What you are asked to do: From the entries below, output the line with "index dip: (383, 532)" and each following line up to and including the line with "thumb tip: (328, 354)", exactly as written.

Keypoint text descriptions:

━━━━━━━━

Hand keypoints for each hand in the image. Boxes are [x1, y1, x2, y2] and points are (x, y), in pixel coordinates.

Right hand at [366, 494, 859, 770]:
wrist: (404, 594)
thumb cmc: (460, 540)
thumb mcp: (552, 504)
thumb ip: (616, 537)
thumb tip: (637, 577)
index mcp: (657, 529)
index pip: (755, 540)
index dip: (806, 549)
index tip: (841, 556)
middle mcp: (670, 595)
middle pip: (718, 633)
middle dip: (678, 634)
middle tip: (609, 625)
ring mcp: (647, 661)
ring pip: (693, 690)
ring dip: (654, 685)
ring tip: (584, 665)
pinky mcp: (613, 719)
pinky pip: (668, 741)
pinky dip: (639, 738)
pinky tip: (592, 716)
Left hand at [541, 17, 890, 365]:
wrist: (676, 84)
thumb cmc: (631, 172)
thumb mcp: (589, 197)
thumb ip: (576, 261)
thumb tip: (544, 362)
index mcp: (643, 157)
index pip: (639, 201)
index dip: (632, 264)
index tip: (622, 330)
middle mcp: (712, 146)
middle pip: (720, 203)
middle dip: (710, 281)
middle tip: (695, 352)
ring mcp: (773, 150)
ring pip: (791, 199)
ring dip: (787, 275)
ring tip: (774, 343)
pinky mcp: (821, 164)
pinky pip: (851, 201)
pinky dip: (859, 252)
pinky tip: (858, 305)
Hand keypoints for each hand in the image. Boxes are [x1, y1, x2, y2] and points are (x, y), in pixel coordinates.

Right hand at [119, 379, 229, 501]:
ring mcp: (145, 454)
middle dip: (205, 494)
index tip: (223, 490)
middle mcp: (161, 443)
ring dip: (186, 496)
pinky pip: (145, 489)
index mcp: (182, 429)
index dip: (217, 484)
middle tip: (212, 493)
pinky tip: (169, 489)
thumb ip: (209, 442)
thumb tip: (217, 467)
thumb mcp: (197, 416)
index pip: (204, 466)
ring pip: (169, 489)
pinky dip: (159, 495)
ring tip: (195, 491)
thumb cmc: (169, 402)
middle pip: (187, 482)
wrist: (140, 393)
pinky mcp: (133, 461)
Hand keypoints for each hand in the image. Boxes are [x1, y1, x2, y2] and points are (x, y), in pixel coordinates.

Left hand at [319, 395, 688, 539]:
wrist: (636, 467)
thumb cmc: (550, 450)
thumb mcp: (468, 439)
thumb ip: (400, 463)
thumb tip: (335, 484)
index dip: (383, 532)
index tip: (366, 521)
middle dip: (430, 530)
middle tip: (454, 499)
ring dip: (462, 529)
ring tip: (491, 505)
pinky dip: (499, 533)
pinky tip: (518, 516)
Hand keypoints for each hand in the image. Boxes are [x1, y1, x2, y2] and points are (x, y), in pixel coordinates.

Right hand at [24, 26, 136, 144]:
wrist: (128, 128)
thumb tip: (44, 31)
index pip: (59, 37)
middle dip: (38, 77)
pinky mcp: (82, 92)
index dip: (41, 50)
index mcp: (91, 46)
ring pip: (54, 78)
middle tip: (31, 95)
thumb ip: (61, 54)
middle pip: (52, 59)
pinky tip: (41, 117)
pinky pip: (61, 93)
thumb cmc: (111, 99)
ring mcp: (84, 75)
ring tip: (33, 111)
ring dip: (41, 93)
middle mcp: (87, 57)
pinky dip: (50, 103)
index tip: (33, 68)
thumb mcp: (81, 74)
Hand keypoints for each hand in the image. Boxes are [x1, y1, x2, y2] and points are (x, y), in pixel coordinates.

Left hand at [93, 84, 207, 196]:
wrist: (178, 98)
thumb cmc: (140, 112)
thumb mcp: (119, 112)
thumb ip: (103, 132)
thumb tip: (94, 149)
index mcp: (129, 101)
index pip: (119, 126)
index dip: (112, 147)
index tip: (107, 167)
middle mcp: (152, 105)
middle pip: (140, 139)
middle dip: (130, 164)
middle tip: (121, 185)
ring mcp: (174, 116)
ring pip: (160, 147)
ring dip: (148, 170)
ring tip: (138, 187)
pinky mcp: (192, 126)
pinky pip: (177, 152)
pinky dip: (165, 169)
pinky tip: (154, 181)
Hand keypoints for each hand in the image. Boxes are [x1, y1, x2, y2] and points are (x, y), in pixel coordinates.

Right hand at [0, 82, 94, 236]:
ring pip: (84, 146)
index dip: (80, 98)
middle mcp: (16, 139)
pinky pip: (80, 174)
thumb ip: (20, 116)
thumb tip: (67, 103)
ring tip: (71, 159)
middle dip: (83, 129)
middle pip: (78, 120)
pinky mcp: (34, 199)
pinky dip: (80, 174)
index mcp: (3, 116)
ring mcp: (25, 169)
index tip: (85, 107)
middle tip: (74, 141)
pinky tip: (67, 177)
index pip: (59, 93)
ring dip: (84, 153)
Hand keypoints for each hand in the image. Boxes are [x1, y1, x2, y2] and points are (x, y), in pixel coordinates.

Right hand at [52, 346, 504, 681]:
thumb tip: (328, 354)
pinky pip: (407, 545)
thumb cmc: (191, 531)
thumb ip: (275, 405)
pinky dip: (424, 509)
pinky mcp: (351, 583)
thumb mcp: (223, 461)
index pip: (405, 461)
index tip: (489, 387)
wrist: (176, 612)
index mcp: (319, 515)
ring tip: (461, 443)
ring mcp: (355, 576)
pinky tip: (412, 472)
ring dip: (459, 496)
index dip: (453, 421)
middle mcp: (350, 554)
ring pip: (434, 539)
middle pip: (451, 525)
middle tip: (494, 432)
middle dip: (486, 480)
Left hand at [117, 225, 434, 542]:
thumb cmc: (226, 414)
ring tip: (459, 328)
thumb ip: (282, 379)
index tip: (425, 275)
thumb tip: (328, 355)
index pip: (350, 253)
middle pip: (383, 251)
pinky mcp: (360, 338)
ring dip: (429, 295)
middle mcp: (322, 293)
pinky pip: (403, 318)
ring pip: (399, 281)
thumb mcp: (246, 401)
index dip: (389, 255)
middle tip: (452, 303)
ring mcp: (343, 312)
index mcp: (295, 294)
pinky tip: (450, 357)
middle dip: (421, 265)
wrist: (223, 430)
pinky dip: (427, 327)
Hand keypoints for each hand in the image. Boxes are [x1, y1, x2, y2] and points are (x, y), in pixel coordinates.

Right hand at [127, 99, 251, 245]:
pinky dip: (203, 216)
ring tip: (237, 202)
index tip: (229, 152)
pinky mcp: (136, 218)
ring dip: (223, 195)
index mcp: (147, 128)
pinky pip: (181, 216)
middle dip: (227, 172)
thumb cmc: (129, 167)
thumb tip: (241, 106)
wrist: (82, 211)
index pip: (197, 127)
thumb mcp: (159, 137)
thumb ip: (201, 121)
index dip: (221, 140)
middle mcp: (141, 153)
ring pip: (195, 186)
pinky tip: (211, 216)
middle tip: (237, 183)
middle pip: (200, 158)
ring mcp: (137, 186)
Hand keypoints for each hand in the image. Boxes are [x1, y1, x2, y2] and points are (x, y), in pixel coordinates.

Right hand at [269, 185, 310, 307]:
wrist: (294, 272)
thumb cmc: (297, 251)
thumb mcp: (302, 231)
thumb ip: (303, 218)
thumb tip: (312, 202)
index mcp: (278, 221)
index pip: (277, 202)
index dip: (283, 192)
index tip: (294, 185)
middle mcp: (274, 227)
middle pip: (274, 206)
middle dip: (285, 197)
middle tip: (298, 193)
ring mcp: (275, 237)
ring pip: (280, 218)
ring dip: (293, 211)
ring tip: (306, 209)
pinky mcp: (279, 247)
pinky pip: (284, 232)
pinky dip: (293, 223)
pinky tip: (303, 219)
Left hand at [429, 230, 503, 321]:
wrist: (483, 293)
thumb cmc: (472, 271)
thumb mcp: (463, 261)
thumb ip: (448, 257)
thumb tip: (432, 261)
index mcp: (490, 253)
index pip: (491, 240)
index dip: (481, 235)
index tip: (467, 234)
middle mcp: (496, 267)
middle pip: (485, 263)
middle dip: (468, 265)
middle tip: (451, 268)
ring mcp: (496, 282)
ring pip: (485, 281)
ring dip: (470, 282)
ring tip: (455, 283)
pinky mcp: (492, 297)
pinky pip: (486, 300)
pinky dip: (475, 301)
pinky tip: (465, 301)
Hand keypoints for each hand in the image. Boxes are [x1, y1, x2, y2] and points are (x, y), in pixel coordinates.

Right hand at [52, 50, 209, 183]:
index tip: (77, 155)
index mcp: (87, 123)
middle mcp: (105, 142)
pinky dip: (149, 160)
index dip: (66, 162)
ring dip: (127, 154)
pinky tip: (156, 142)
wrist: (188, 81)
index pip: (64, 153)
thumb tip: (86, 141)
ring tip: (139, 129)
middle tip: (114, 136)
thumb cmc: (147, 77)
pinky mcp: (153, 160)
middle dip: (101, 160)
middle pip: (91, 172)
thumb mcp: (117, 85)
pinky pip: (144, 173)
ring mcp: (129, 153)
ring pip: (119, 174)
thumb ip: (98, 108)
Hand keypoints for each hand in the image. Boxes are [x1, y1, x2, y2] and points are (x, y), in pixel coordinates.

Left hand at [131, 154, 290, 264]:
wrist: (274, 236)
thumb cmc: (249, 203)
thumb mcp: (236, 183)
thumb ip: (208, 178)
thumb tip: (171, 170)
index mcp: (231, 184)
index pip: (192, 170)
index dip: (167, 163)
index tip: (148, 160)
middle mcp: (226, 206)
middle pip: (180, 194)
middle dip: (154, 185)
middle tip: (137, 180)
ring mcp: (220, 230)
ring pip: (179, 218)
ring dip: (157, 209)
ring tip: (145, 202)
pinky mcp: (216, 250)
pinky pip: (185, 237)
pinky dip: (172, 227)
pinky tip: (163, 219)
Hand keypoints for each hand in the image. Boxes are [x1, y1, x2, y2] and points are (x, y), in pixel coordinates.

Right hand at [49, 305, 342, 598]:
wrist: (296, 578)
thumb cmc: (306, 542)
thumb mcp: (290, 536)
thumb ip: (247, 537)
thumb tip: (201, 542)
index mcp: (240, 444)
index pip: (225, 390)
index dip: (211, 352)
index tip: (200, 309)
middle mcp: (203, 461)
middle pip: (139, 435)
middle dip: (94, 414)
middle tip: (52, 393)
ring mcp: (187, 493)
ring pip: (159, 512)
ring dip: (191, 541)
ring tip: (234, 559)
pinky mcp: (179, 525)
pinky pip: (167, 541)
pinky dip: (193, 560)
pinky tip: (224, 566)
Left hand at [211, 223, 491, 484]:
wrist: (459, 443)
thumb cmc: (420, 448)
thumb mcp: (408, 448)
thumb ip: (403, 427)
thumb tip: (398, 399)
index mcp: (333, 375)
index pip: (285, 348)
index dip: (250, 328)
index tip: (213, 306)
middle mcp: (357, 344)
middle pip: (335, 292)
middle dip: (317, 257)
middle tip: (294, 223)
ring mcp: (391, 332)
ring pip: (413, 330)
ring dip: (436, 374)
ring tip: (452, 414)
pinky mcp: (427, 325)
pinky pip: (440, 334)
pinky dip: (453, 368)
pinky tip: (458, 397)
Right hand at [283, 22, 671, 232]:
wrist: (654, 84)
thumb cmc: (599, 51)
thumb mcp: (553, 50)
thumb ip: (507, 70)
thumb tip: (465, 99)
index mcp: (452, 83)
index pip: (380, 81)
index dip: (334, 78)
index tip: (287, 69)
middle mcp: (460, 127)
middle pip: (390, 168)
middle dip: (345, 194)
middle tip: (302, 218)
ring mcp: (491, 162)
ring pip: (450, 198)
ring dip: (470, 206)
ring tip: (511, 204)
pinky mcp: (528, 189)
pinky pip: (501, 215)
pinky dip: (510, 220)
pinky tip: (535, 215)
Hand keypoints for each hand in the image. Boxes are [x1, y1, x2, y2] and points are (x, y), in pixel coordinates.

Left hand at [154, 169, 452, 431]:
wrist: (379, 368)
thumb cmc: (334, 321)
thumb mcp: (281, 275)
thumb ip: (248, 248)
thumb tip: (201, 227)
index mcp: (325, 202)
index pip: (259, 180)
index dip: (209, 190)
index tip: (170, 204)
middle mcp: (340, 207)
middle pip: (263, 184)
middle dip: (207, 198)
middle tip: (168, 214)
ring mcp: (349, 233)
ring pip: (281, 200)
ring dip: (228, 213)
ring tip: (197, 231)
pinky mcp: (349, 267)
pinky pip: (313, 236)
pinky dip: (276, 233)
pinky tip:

━━━━━━━━

Answer for this exercise:
index dip: (383, 532)
index tip: (366, 521)
middle dip: (430, 530)
middle tip: (454, 499)
ring dip: (462, 529)
ring tip: (491, 505)
pinky dip: (499, 533)
pinky tip: (518, 516)
Hand keypoints for each hand in the image. Boxes are [x1, y1, x2, y2] and points are (x, y), in pixel coordinates.

Right hand at [24, 26, 136, 144]:
wrist: (128, 128)
thumb tip: (44, 31)
index pip: (59, 37)
middle dip: (38, 77)
pinky mcp: (82, 92)
index dip: (41, 50)
index mcp: (91, 46)
ring pip: (54, 78)
middle tip: (31, 95)
thumb ip: (61, 54)
middle pip: (52, 59)
pinky tip: (41, 117)
pinky pip: (61, 93)
thumb cmc: (111, 99)
ring mcp: (84, 75)
ring tip: (33, 111)
ring dip: (41, 93)
middle mcp: (87, 57)
pinky dip: (50, 103)
index tip: (33, 68)
thumb mcp: (81, 74)
Hand keypoints for each hand in the image. Boxes are [x1, y1, x2, y2] and points are (x, y), in pixel coordinates.

Left hand at [93, 84, 207, 196]:
wrist: (178, 98)
thumb cmc: (140, 112)
thumb mcp: (119, 112)
thumb ip: (103, 132)
thumb tip: (94, 149)
index mcp: (129, 101)
index pip: (119, 126)
index dip: (112, 147)
index tip: (107, 167)
middle mcp: (152, 105)
middle pip: (140, 139)
middle dip: (130, 164)
middle tip: (121, 185)
ring mcp: (174, 116)
ring pip: (160, 147)
ring dip: (148, 170)
ring tip: (138, 187)
pinky mcp: (192, 126)
pinky pip: (177, 152)
pinky dip: (165, 169)
pinky tip: (154, 181)
Hand keypoints for each hand in the image. Boxes are [x1, y1, x2, y2] and points are (x, y), in pixel coordinates.

Right hand at [0, 82, 94, 236]:
ring pip: (84, 146)
index dip: (80, 98)
middle mcp: (16, 139)
pinky pip: (80, 174)
thumb ip: (20, 116)
thumb tip: (67, 103)
ring tip: (71, 159)
middle dip: (83, 129)
middle pip: (78, 120)
pinky mcp: (34, 199)
pinky dip: (80, 174)
index mcp: (3, 116)
ring mcp: (25, 169)
index tip: (85, 107)
middle tip: (74, 141)
pinky tip: (67, 177)
index pip: (59, 93)
ring dip: (84, 153)
Hand keypoints for each hand in the image. Boxes are [x1, y1, x2, y2] and points are (x, y), in pixel coordinates.

Right hand at [52, 346, 504, 681]:
thumb tip: (328, 354)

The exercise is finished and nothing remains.